May 14, 2019
The Camerata San Antonio closed its 15th season with a superb concert of French and French-influenced music, May 12 in the University of the Incarnate Word concert hall.
The concert opened with Joaquin Turina’s Serenata for string quartet. Maurice Ravel’s Quartet in F was the centerpiece. For the closer, pianist Viktor Valkov joined Camerata’s strings in Gabriel Fauré’s Piano Quintet No. 2 in C minor.
Camerata had previously essayed the Ravel quartet in September 2012, only the second concert by the strings consist that remains in place today – violinists Anastasia Parker and Matthew Zerweck, violist Emily Freudigman, and cellist Ken Freudigman. That performance was issued on a CD, so it was possible to compare accounts by the same players seven years apart. At the level of craft, the two were much the same: I had described the 2012 traversal as “taut, alert, and fully engaged,” and the same words apply to the 2019 performance. There were differences. Years of teamwork had brought a shade more fluency to the rhythms, perhaps a clearer sense of direction, and a greater willingness to take risks – as in the start of the final movement, considerably more biting and ferocious in this performance. I had the sense that, the second time around, the players expressed more directly the music behind the notes.
Fauré was in his mid-70s during the years 1919-21, when he composed his second piano quintet, but this is remarkably youthful music – most obviously in the fleet, whirling second movement, but also in the sense of uncontainable feeling that pervades this gusher of a piece. It’s a tour de force in the craft of composition, combining the slippery, sometimes indeterminate tonality of modernism with intricate Bachian counterpoint.
Some passages in the first movement elicited a more aggressive sound from Mr. Valkov than the score justified, but he compensated with wonderfully crisp leggero runs in the second movement. On the whole this was a polished, well-balanced, and committed performance. And it was lively, the ensemble’s flexible tempos and dynamics keeping the line in constant motion.

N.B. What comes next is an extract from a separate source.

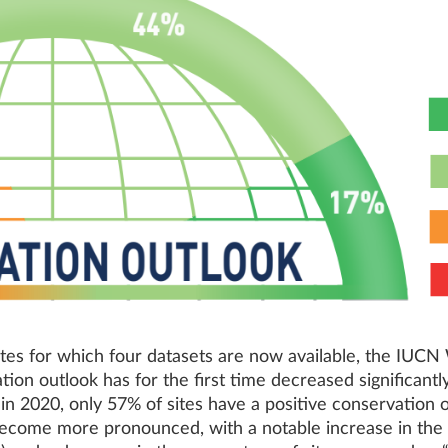
sites for which four datasets are now available, the IUC
tion outlook has for the first time decreased significant
n 2020, only 57% of sites have a positive conservation o
ome more pronounced, with a notable increase in the pe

Turina was Spanish, of course, but he spent nearly a decade in Paris (1905-14), where he studied under Vincent D’Indy and came under the influence of Ravel and Debussy. Then, at the urging of his countrymen Isaac Albéniz and Manuel de Falla, Turina eschewed French influence and took up the mantle of Spanish nationalism. His Serenata, dating from 1935, is something of a throwback to his Paris years. It owes much to Ravel, and not a little to the tougher modernism of Bartok and perhaps Schoenberg, and limits Spanish influence to a few tropes. The luxurious, stylish performance argued persuasively that Turina should be a more frequent presence on concert programs.

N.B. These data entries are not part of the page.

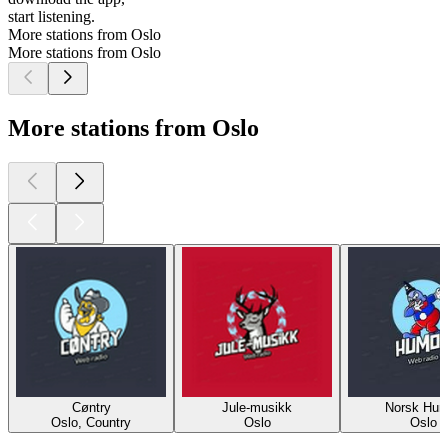
start listening.
More stations from Oslo
More stations from Oslo
More stations from Oslo
Cøntry
Jule-musikk
Norsk Hum
Oslo, Country
Oslo
Oslo
Top
podcasts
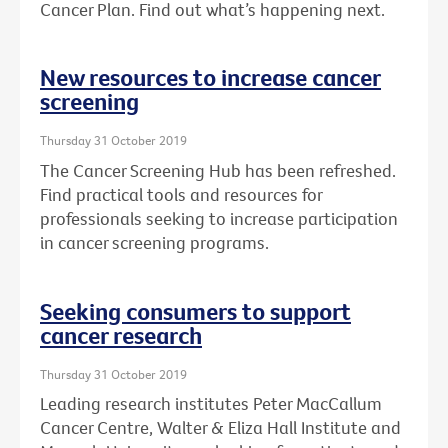
Cancer Plan. Find out what’s happening next.
New resources to increase cancer
screening
Thursday 31 October 2019
The Cancer Screening Hub has been refreshed.
Find practical tools and resources for
professionals seeking to increase participation
in cancer screening programs.
Seeking consumers to support
cancer research
Thursday 31 October 2019
Leading research institutes Peter MacCallum
Cancer Centre, Walter & Eliza Hall Institute and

Camerata had an opening act in the form of the Brandeis (High School) String Quartet, one of four ensembles that had participated in Camerata’s master class. The young group’s vehicle was the lyrical first movement (allegro moderato) of Alexander Borodin’s String Quartet No. 2.
The performance was excellent, with a beautiful blend, on-the-nose intonation, and impressive ensemble precision. A hearty Bravi to violinists Nicholas Garcia-Hettlinger and Hunter Messick, violist Cy Bell, and cellist Simon Phoa.
Playing Gabriel Fauré’s Piano Quintet No. 2: Matthew Zerweck and Anastasia Parker (violins), Emily Freudigman (viola), Ken Freudigman (cello), and Viktor Valkov (piano).